Son doigt qui assiégeait mon séant symbolisait mon entrée fracassante dans un monde non désiré qui finirait par devenir le mien. Et sans aucun plaisir sur le moment. Je résistais. La douleur n’en sembla que plus pénible. Subir quelque chose qu’on essaye d’éviter décuple le traumatisme du moment. Ma voix s’étouffait dans la moquette de la chambre. Je gémissais, furieux de ne pas pouvoir sortir de son étreinte. Personne ne m’entendit hormis mon bourreau. Mon ami. Tout du moins, le considérais-je comme tel avant cet épisode digital. Je n’ai aucun souvenir de ses paroles. Elles ne me pénétrèrent pas plus que le reste. Peu importe. Je luttais tout autant en moi-même pour ne pas sombrer dans la folie que contre lui pour ne pas le laisser entrer. Je gigotais avec le peu de force que je pouvais y mettre, face contre terre, lui sur mon dos. Combien de temps assiégea-t-il ainsi ma porte arrière ? Aucune idée. Trop. L’Horloge a tôt fait de ralentir pour savourer toute la torture du monde.
Je ne célébrai pourtant pas ma victoire lorsqu’il décida d’abandonner sa position, sans doute las de ma résistance. Ou peut-être dois-je mon salut non pas à moi-même, mais à sa peur de voir surgir l’un de nos parents ou de nos fratries respectives. Je ne le saurai jamais. Il partit comme si de rien n’était, me laissant seul avec ses monstres que je devais adopter. Comme des virus. Comme des zombies. Combien de fois n’ai-je eu l’angoisse de contaminer ensuite ? Toute ma vie en fait. Même encore aujourd’hui. Une peur primale m’assaille comme une pensée malsaine : et si je reproduisais ce schéma ? Pas un instant, cette pensée ne me céda aucun centimètre carré de tranquillité. Elle a empoisonné ma conscience avec une efficacité désarmante. Blessante. Handicapante. Révoltante. Elle accompagnera mes vieux jours avec la même lueur perverse que ce jour fatidique.
Il avait fait jaillir en moi un univers jusque là fermé à mes sens et me planta là, le nez sur le sol et mon innocence six pieds sous terre. Rien de grave à ses yeux. Peut-être me mens-je ? Il se morfondit sans doute avec autant de douleur que moi ? Je me plais à l’idéaliser.

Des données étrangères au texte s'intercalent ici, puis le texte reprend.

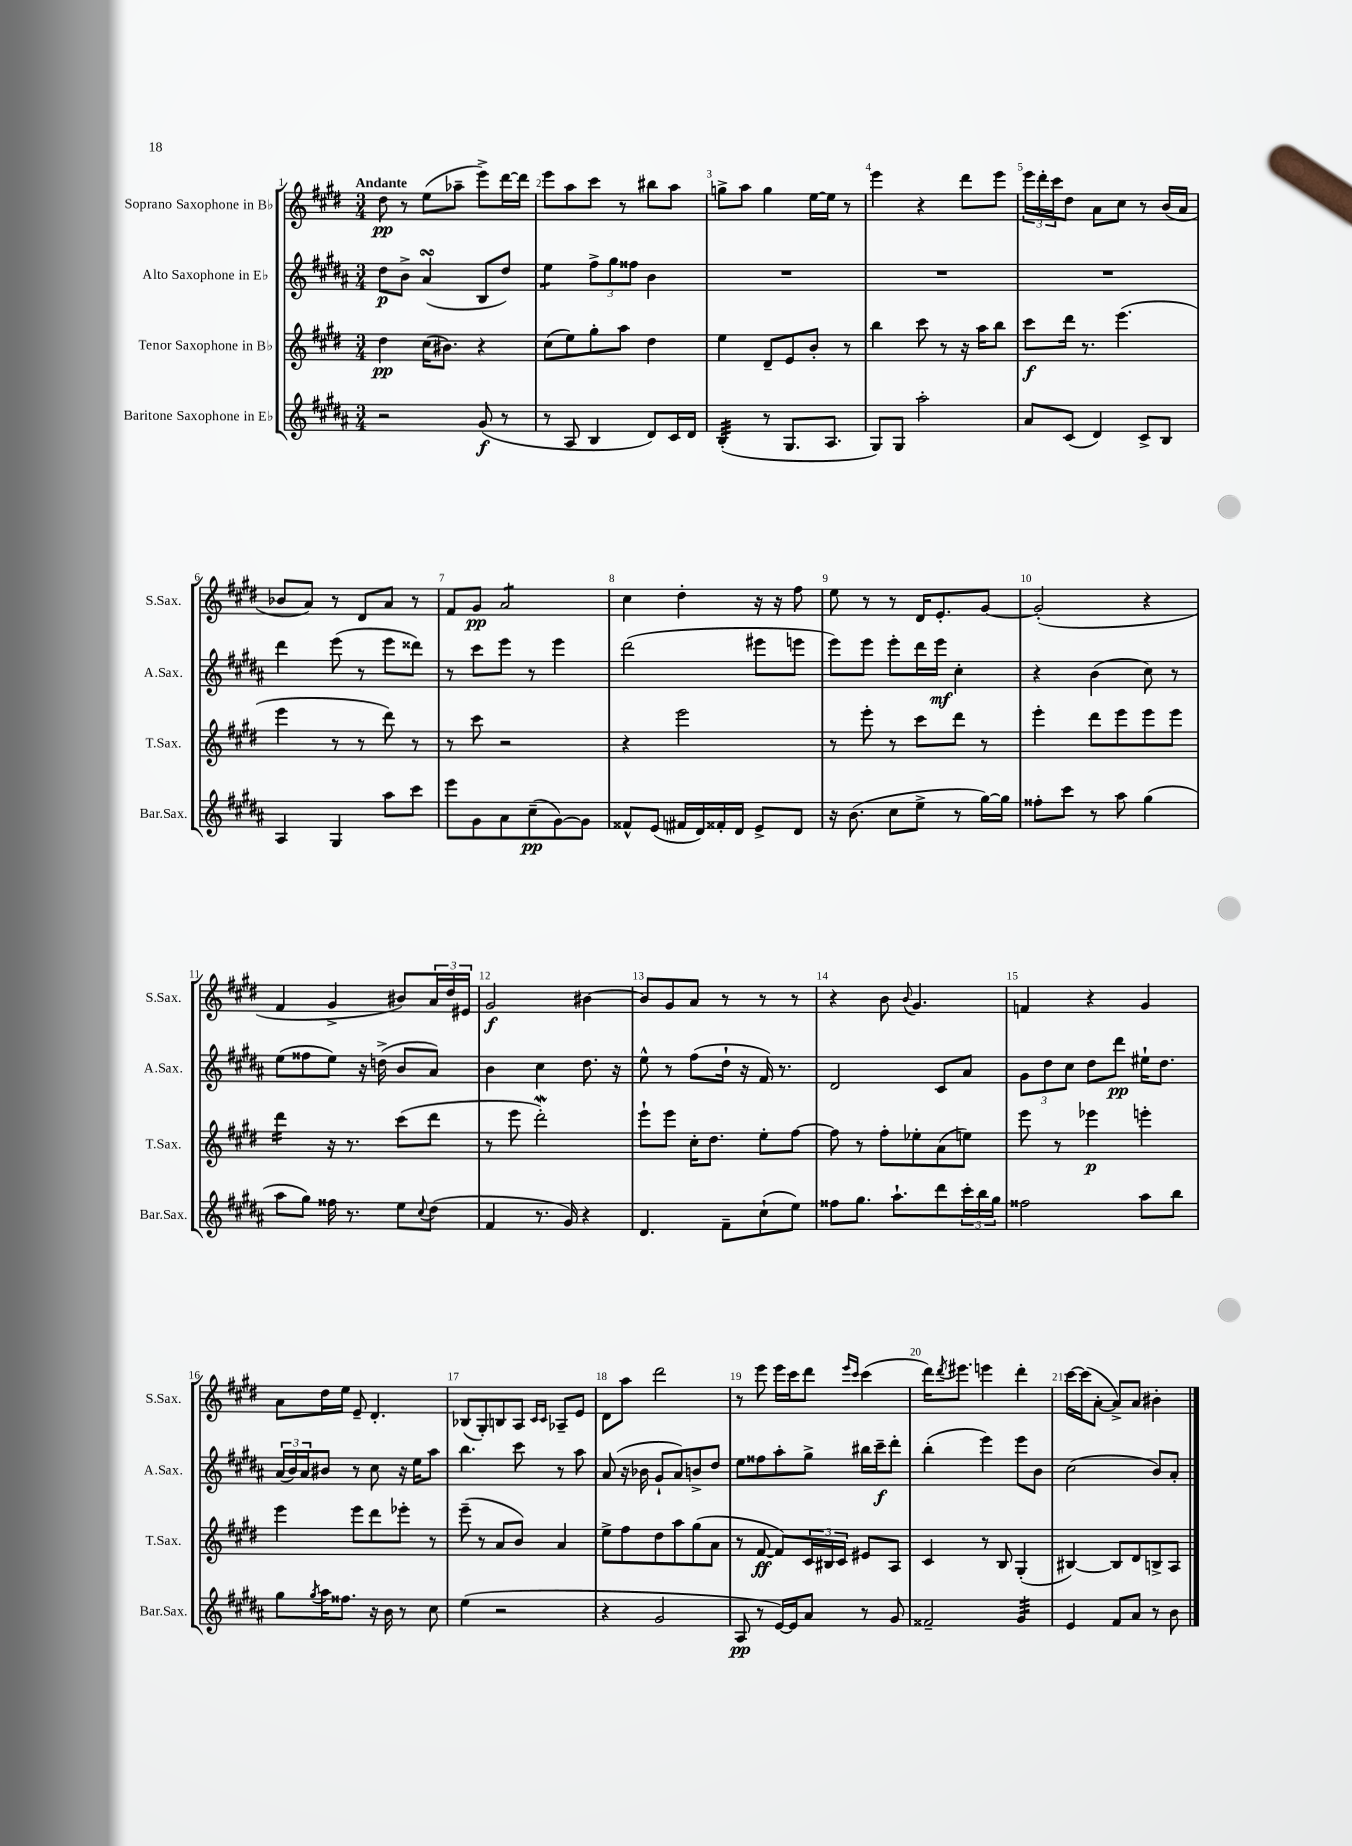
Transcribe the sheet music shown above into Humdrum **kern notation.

**kern	**kern	**kern	**kern
*staff4	*staff3	*staff2	*staff1
*clefG2	*clefG2	*clefG2	*clefG2
*k[f#c#g#d#a#]	*k[f#c#g#d#]	*k[f#c#g#d#a#]	*k[f#c#g#d#]
*M3/4	*M3/4	*M3/4	*M3/4
2r	4dd#	8dd#	8dd#
.	.	8b^	8r
.	(16cc#	(4a#	(8ee
.	8.b#)	.	.
.	.	.	8aa-~
(8g#	4r	8B	8eee^)
8r	.	8dd#)	[16ddd#
.	.	.	16ddd#]
=	=	=	=
8r	(8cc#	4ee	8eee
8A#	8ee)	.	8aa
4B	8gg#'	12ff#^	8ccc#
.	.	12gg#	.
.	8aa	.	8r
.	.	12ff##	.
8d#)	4dd#	4b	8bb#
16c#	.	.	8aa
16d#	.	.	.
=	=	=	=
(4B'	4ee	2.r	8gg^
.	.	.	8aa
8r	8d#~	.	4gg
8.G#	8e	.	.
.	8b'	.	[16ee
8.A#	.	.	16ee]
.	8r	.	8r
=	=	=	=
8G#)	4bb	2.r	4eee
8G#	.	.	.
2aa#'	8ccc#	.	4r
.	8r	.	.
.	16r	.	8ddd#
.	16aa	.	.
.	8bb	.	8eee
=	=	=	=
8a#	8ccc#	2.r	24eee
.	.	.	24ddd#'
.	.	.	24ccc#
(8c#	16ddd#	.	8dd#
.	8.r	.	.
4d#)	.	.	8a
.	(4.eee	.	8cc#
8c#^	.	.	8r
8B	.	.	(16b
.	.	.	16a
=	=	=	=
4A#	4eee	4ddd#	8b-
.	.	.	8a)
4G#	8r	(8eee	8r
.	8r	8r	8d#
8aa#	8ddd#)	8eee	8a
8ccc#	8r	8ddd##)	8r
=	=	=	=
8eee	8r	8r	8f#
8g#	8ccc#	8ccc#	8g#
8a#	2r	8eee	2a
(8cc#~	.	8r	.
[8g#)	.	4eee	.
8g#]	.	.	.
=	=	=	=
8f##^^	4r	(2ddd#	4cc#
(8e	.	.	.
16f#	2eee	.	4dd#'
16d#)	.	.	.
16f##'	.	.	.
16d#	.	.	.
8e^	.	8eee#	16r
.	.	.	16r
8d#	.	8eee	8ff#
=	=	=	=
16r	8r	8eee)	8ee
(8.b	.	.	.
.	8eee'	8eee	8r
8cc#	8r	8eee'	8r
8ee^	8ccc#	16ddd#	16d#
.	.	16eee	8.e'
8r	8ddd#	4cc#'	.
[16gg#)	8r	.	[8g#
16gg#]	.	.	.
=	=	=	=
8ff##'	4eee'	4r	(2g#']
8ccc#	.	.	.
8r	8ddd#	(4b	.
8aa#	8eee	.	.
(4gg#	8eee	8cc#)	4r
.	8eee	8r	.
=	=	=	=
8aa#	4ddd#	(8ee	4f#
8gg#)	.	8ff##	.
16ff##	16r	8ee)	4g#^
8.r	8.r	.	.
.	.	16r	.
.	.	(16dd^	.
8ee	(8ccc#	8b	8b#)
8qqcc#	.	.	.
(8dd#	8ddd#	8a#)	24a
.	.	.	24dd#
.	.	.	24e#
=	=	=	=
4f#	8r	4b	2g#
.	8eee	.	.
8.r	2ddd#')	4cc#	.
16g#)	.	.	.
4r	.	8.dd#	[4b#
.	.	16r	.
=	=	=	=
4.d#	8eee`	8ee^^	8b#]
.	8eee	8r	8g#
.	16cc#'	(8ff#	8a
.	8.dd#	.	.
8f#~	.	16dd#`	8r
.	.	16r	.
(8cc#`	8ee'	16f#)	8r
.	.	8.r	.
8ee)	[8ff#	.	8r
=	=	=	=
8ff##	8ff#]	2d#	4r
8.gg#	8r	.	.
.	8ff#'	.	8b
8.aa#`	.	.	.
.	.	.	8qqb
.	8ee-'	.	4.g#
8ddd#	(8a	8c#	.
24ccc#'	8ee)	8a#	.
24bb	.	.	.
24gg#	.	.	.
=	=	=	=
2ff##	8eee	12g#	4f
.	.	12dd#	.
.	8r	.	.
.	.	12cc#	.
.	4eee-	8dd#	4r
.	.	8ddd#	.
8aa#	4eee'	16ee#`	4g#
.	.	8.dd#	.
8bb	.	.	.
=	=	=	=
8gg#	4eee	(24a#	8a
.	.	24b)	.
.	.	24a#	.
8qgg#	.	.	.
16aa#	.	8b#	16dd#
8.ff##	.	.	16ee
.	8eee	8r	8e~
16r	8ddd#	8cc#	4.d#'
16b	.	.	.
8r	8eee-'	16r	.
.	.	16ee	.
8cc#	8r	8aa#	.
=	=	=	=
(4ee	(8eee~	4.bb	(8B-
.	8r	.	8G#')
2r	8a	.	8B
.	8b)	8ccc#	8A
.	.	.	16qqc#
.	.	.	16qqc#
.	4a	8r	8A-~
.	.	8aa#	8e
=	=	=	=
4r	8ee^	(8a#	8d#
.	8ff#	16r	8aa
.	.	16b-	.
2g#	8dd#	8g#`	2ddd#
.	8aa	8a#)	.
.	(8gg#	8b^	.
.	8a	8dd#	.
=	=	=	=
8A#	8r	8ee	8r
8r	[8f#	8ff##	8eee
[16e)	8f#])	8aa#'	16eee
16e]	.	.	16ccc#
8a#	24c#	8gg#^	8ddd#
.	24B#	.	.
.	24c#	.	.
.	.	.	16qqeee
.	.	.	16qqccc#
8r	8e#	16bb#	(4ccc#
.	.	16ccc#~	.
8g#	8A	8ddd#'	.
=	=	=	=
2f##~	4c#	(4bb'	16ddd#)
.	.	.	8qddd#
.	.	.	8.eee#
.	8r	4eee)	4eee
.	8B	.	.
4g#	(4G#'	8eee	4ddd#'
.	.	8b	.
=	=	=	=
4e	[4B#)	(2cc#	[16ccc#
.	.	.	(16ccc#]
.	.	.	[8a'
8f#	8B#]	.	8a^])
8a#	8d#	.	8a
8r	8B^	8b)	4b#'
8b	8A	8a#'	.
==	==	==	==
*-	*-	*-	*-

En tout cas, il n’avait rien à déclarer. Rien à signaler. J’en restais coi. Et que dire ? Comment réagir ? Je n’avais pas compris. Ni le début ni la fin. J’étais sonné. Aucune conscience aiguë de ce qu’il venait de se passer. Même pas que cela changerait ma vie pour toujours. J’y perdais la candeur que je voudrais pouvoir encore chérir. Qu’y gagnais-je ? Même près de quarante ans plus tard, je ne le conçois pas.

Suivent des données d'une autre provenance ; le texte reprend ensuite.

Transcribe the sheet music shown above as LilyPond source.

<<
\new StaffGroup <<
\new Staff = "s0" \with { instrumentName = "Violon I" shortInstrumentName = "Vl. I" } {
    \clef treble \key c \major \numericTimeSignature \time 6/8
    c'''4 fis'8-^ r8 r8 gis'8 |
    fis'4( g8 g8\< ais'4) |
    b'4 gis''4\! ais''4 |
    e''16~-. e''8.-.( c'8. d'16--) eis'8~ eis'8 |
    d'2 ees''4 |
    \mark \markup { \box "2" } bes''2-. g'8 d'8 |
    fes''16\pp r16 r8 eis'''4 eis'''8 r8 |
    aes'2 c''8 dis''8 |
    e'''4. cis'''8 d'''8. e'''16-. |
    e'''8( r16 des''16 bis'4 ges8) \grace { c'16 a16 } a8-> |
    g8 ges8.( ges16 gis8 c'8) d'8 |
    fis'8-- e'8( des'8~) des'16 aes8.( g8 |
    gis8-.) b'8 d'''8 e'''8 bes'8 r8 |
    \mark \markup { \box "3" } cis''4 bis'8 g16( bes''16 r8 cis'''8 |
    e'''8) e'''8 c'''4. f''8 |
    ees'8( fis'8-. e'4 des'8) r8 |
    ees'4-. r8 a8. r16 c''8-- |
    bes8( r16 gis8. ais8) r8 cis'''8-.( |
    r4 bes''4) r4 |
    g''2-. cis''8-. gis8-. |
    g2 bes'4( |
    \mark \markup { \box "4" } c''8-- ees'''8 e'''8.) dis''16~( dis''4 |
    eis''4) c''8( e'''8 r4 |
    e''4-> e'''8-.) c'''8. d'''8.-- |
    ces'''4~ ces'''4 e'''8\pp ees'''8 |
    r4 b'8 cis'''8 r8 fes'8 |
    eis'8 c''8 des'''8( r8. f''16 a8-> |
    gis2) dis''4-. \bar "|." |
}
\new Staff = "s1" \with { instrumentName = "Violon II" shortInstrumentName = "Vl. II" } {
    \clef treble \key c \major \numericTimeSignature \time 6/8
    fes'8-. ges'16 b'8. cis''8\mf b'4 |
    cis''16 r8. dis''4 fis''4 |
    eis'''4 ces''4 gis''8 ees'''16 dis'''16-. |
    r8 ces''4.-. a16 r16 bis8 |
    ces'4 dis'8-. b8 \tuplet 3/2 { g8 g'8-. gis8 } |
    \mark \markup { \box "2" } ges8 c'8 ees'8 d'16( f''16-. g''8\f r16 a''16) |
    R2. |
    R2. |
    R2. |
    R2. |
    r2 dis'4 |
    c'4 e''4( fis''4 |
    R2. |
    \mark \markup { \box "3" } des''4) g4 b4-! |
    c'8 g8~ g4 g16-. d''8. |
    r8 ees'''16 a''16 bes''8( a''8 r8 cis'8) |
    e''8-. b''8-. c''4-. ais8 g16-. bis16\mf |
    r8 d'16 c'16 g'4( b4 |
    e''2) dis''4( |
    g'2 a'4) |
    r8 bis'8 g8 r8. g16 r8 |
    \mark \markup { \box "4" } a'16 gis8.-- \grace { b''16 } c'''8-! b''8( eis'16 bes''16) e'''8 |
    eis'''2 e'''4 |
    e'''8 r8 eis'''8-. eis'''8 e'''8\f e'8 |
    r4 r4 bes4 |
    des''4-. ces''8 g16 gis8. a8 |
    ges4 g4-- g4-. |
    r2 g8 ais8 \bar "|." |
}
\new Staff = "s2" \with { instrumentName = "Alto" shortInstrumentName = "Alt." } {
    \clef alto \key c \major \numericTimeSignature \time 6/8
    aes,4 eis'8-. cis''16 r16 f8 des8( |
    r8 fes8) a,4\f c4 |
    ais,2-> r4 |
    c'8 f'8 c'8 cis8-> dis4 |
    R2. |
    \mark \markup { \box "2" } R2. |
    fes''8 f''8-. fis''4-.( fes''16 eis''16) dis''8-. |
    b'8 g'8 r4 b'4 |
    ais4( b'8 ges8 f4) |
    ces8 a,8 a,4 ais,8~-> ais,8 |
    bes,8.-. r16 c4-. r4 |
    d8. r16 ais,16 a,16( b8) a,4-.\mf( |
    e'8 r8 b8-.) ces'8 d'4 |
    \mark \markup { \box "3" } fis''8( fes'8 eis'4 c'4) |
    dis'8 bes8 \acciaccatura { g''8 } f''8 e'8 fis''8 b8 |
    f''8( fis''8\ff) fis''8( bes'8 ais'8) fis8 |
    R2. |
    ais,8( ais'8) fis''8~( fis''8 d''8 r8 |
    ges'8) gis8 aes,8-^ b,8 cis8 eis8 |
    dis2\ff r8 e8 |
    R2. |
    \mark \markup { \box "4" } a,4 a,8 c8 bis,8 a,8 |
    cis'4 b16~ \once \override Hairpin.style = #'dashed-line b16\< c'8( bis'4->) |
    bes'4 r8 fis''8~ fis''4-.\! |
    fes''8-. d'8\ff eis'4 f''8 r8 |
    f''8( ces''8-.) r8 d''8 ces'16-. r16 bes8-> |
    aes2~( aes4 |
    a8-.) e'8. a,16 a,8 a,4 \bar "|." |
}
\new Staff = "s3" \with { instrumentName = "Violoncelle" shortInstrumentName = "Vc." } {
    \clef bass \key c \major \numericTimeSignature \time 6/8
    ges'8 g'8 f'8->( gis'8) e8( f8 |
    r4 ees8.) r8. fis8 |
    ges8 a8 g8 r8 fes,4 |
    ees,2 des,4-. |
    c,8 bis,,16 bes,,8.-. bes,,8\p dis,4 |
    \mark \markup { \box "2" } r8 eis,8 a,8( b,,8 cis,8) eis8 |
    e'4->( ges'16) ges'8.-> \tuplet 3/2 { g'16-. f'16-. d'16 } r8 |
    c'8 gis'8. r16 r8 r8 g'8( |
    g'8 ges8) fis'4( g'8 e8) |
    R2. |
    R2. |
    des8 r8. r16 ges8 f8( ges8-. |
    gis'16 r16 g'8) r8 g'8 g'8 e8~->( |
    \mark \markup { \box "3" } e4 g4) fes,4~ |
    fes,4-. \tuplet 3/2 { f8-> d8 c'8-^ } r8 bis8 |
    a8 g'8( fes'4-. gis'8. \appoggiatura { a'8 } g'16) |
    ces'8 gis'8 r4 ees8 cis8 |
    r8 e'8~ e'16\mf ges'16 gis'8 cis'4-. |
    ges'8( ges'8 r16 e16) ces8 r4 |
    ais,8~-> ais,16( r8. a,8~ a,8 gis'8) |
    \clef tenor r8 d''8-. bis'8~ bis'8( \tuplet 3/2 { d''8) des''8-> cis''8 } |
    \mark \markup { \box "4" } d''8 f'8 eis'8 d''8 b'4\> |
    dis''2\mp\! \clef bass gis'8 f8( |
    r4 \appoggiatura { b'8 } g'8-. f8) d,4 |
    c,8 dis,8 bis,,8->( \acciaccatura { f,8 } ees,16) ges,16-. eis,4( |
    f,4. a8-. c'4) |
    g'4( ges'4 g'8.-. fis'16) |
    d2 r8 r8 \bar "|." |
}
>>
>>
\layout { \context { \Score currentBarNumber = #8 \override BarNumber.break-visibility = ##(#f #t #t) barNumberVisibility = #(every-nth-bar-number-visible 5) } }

Même s’il se trouvait être mon ainé d’un an, je pense qu’il n’en avait fichtrement rien compris non plus. Même maintenant, je reste persuadé qu’il n’a que reproduit l’indescriptible. Qui l’a initié à ce rituel ? Lui seul sait. Et je n’aurai sans doute jamais l’occasion de le lui demander. Je ne le souhaite pas. À quoi cela me servirait ? Ce retour en arrière serait aussi inutile qu’un dessin dans le sable.
Je n’ai pour ma part jamais oublié ce passage à la vie désaxée d’adulte brutal et sans consentement. Je l’ai rangé dans une boite que je rouvre de temps à autre. Un besoin morbide de retoucher du doigt ce mal qui me ronge lorsqu’on me martyrise de nouveau. Un instinct qui me poursuit avec autant plaisir sadique que le Temps. Nous mourrons ensemble.
Je me suis longtemps demandé si mon homosexualité était née ce jour-là ou si cette spécificité ancrée en moi comme une tache se cachait déjà dans un recoin de mon âme, attendant son heure pour frapper. Je n’en sais bigrement rien. Il semble que mon goût pour mes pairs se soit ajouté telle une nouvelle couleur dans le spectre visuel peu de temps après ce tragique accident de parcours.
Je n’avais pas signé pour cela. J’en saigne encore.